It isn’t much of a secret that I’ve been without Internet for the better part of a week. I think I made that point relatively clear in several subtle ways via the social media sphere. Eloquently, even.
Okay, okay…I was a whiny little bitch.
I’ll start from the beginning. After the big move from the house that I’d called home for three years to…an apartment, I decided to go with a company my brother and I used before – Frontier Communications. What I failed to take into account was that the Internet option we used was a direct line to their fiberoptic network – FiOS. The result: Screaming speeds. I was a YouTube-devouring mo-fo for well over a year. Sometimes at the sacrifice of productivity.

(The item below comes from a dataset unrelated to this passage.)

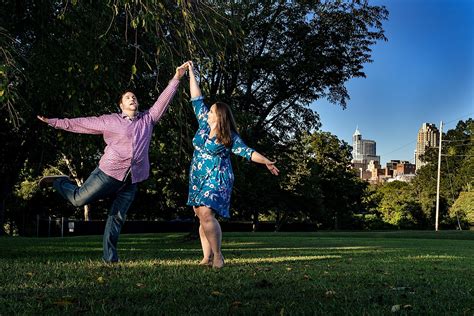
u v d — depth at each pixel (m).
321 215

At my new apartment complex, we were nowhere near any fiberoptic network. The only option was cable broadband – which I couldn’t afford – or…well, a bunch of other options I couldn’t afford. So, I backpedaled to DSL and hoped for the best. I didn’t realize how spoiled I’d become. Troubles started from Day 1.
First: When I signed up the new account, I didn’t make sure the information they took down was correct. They misspelled my name – horribly. I’ve seen and heard every permutation of “Geoffrey” there is…”Jeffery” was a new one. Not even the J-folk spell it that way.
Second: I failed to realize that our apartment complex had some sort of handshake deal with Comcast. The building’s wiring was tailored to suit their cable broadband. Hell, a Comcast Xfinity truck had a car port near mine – seriously. As a result, the DSL signal that Frontier piped to us got waterlogged.
A really knowledgeable tech came out and jury-rigged something to get it working. All was well for about two days. Then the connection went kaput. I secretly believe it was because I used the word “throttle” on Twitter, and that pissed ‘em off. But that’s just paranoia talkin’.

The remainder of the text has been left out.